FCC Media Bureau Chief Kenneth Ferree told a group of communications lawyers that there are several issues in the media ownership decision by the 3rd U.S. Appeals Court, Philadelphia, (CD June 25 p1) that could warrant Supreme Court scrutiny. Ferree stressed that the Solicitor Gen.’s Office, in consultation with the FCC’s Gen. Counsel, would ultimately make the decision on whether to appeal to the Supreme Court. He also said he had not yet consulted with the commissioners on whether the agency wanted to seek certiorari or take another course. But Ferree told a meeting of the Federal Communications Bar Assn.’s Mass Media Practice Committee that he did feel it was ripe for review. He said it wasn’t a perfect case, “but not a bad one” for the high court, given a number of inconsistencies and potential problems he sees in the ruling.
Verizon Gen. Counsel William Barr, a former U.S. attorney general, warned in a letter to the FCC late Mon. that commissioners could open themselves to criminal prosecution if they sided with Nextel on its 800 MHz rebanding plan. The letter also argued that the FCC has no legal authority to expend federal dollars to support the relocation costs of public safety agencies or companies like Nextel.
The Dept. of Homeland Security (DHS) expects by Sept. to start pilot programs to demonstrate interoperability of data and voice communications among state and local emergency workers, Undersecy. for Science & Technology Charles McQueary said Tues. In a wide-ranging Security Leadership Council webcast, he gave few details other than to say the SafeComm initiative demonstrations would illustrate improvements in communications among first responders. McQueary did note that DHS Secy. Thomas Ridge had disclosed the agency’s search for a “technology translator” device to mediate communications among all sorts of mobile data and voice devices. Such gear is available in the market, and “that’s the first step” the Dept. is taking on interoperability because the alternative of scrapping existing devices and starting over would be uneconomical, he said.
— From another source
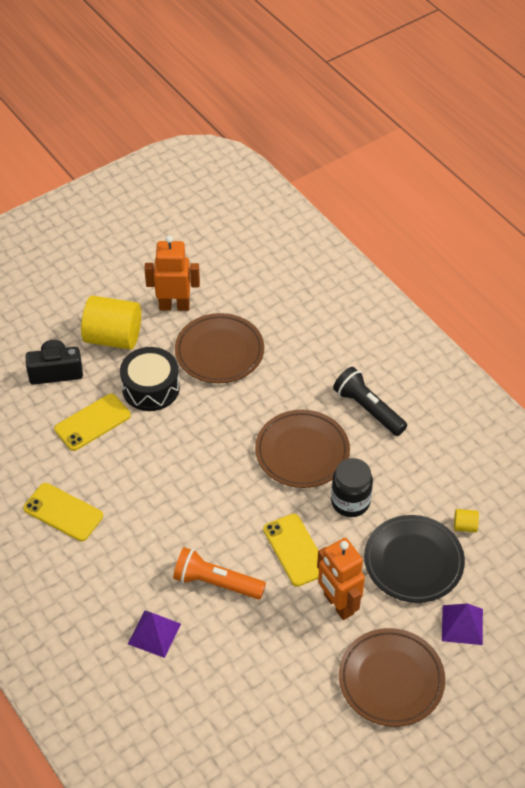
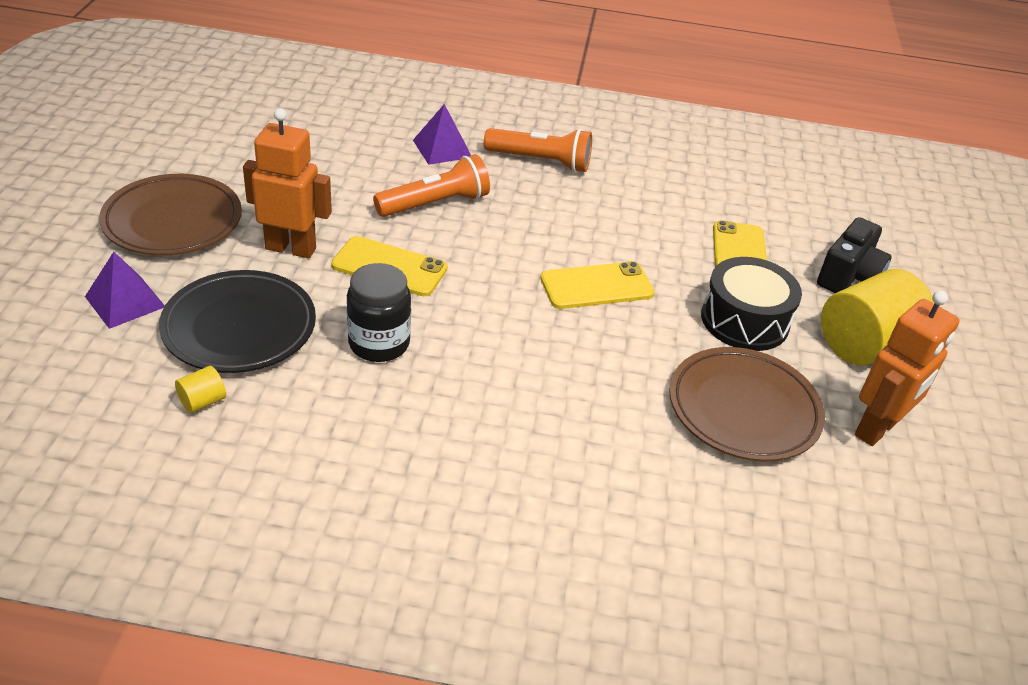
camera: 130 degrees right, 10 degrees down
(63, 512) = (642, 180): yellow phone -> yellow phone (596, 286)
(105, 574) = (540, 161): none -> orange flashlight
(302, 452) = (497, 360): brown plate -> none
(368, 409) = (477, 466): black flashlight -> none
The federal 9/11 commission and others have highlighted miscommunication among emergency workers responding to that attack, and the Administration has taken fire for cutting SafeComm funding.
Telecom carriers generally supported a Dept. of Homeland Security (DHS) request that the FCC not make service outage reports public because the information could help terrorists and other bad actors. DHS on June 2 told the FCC it “strongly believed” the existing practice of sharing outage information publicly should be changed: “Whatever merit this approach may have had when the outage reporting rules were first adopted, the threat environment following Sept. 11, 2001, dictates that appropriate steps be taken, consistent with law, to safeguard sensitive information like that included in the outage reports, which could jeopardize our security efforts if disclosed to inappropriate recipients.”
Judges of the 3rd U.S. Appeals Court, Philadelphia, Thurs. remanded FCC’s major rules for cross-ownership of newspapers and broadcast stations and the concentration of broadcast ownership in local markets. The court said the FCC should fix flaws in its diversity index, which it used to determine the new local cross-ownership rules.